> [PROBLEM STATEMENT] Ignoring the images, restate the records below word for word.

++++ STUDY MATERIAL ++++

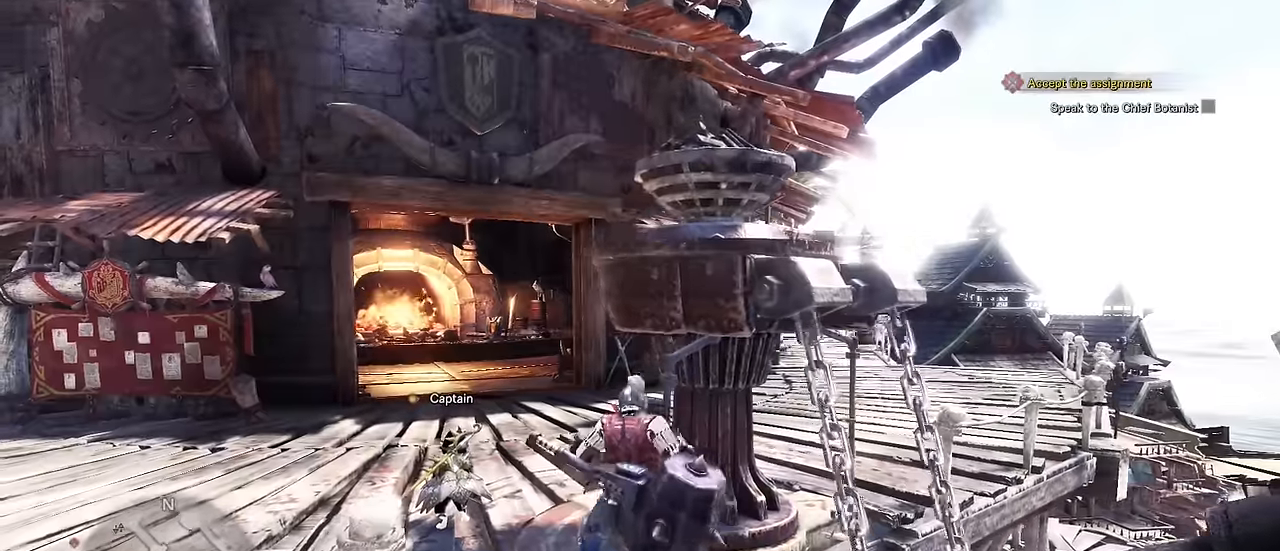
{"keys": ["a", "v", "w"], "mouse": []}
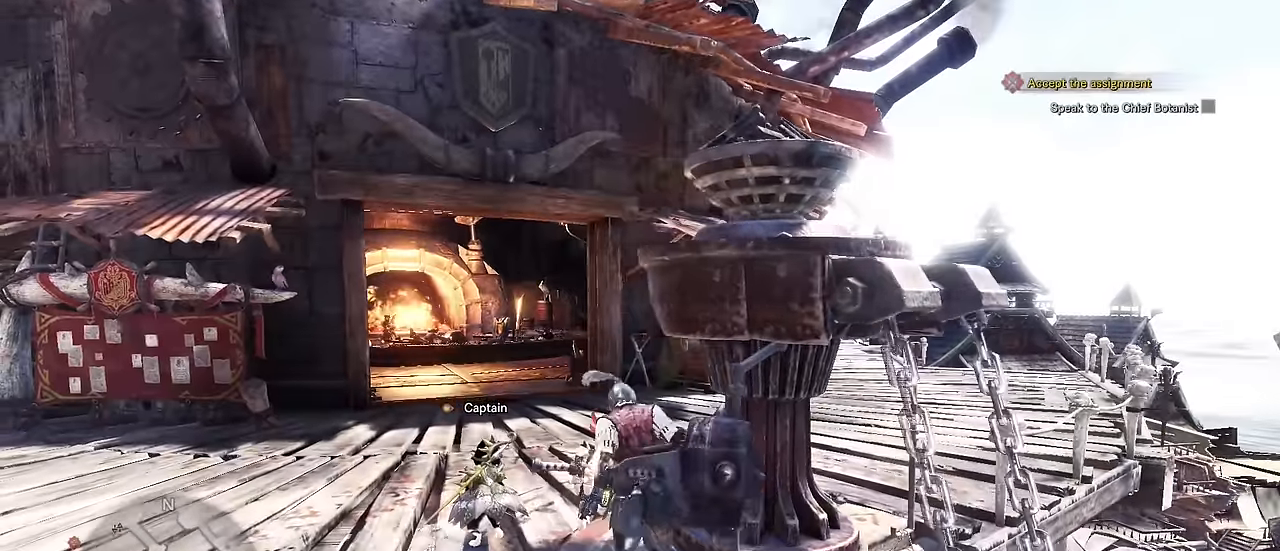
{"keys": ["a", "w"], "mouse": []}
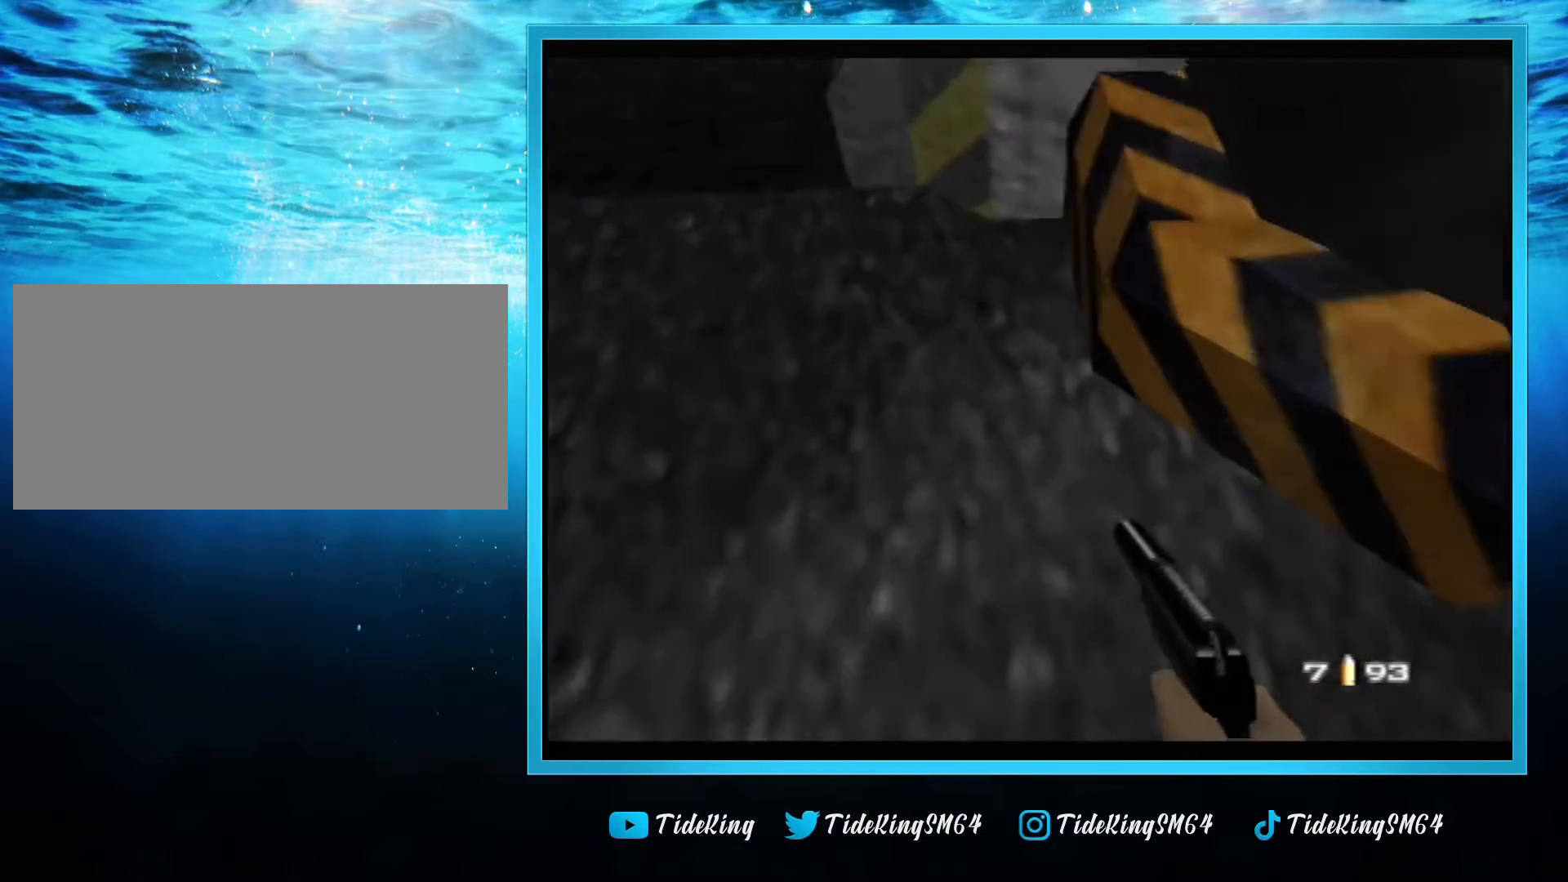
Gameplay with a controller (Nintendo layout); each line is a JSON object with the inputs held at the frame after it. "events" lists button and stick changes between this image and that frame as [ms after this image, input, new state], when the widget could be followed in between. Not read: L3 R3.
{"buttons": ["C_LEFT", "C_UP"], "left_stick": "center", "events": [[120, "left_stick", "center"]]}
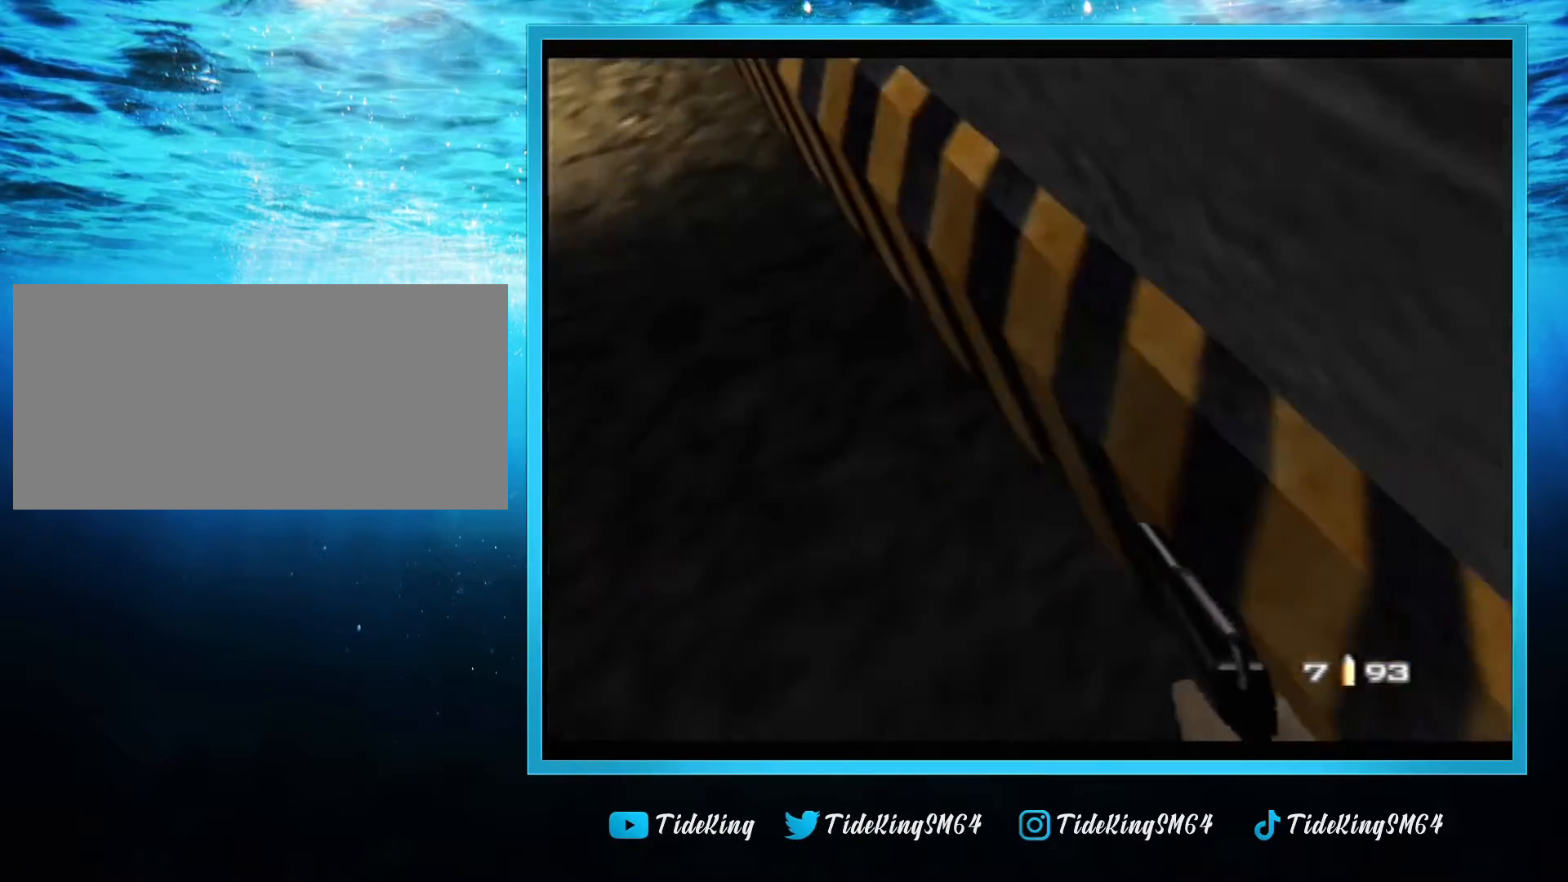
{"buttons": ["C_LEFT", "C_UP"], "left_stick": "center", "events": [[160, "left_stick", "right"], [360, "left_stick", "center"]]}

++++

> [COMPLETED TASK]
{"keys": ["a", "v", "w"], "mouse": []}
{"keys": ["a", "w"], "mouse": []}
Gameplay with a controller (Nintendo layout); each line is a JSON object with the inputs held at the frame after it. "events" lists button and stick changes between this image and that frame as [ms after this image, input, new state], when the widget could be followed in between. Not read: L3 R3.
{"buttons": ["C_LEFT", "C_UP"], "left_stick": "center", "events": [[120, "left_stick", "center"]]}
{"buttons": ["C_LEFT", "C_UP"], "left_stick": "center", "events": [[160, "left_stick", "right"], [360, "left_stick", "center"]]}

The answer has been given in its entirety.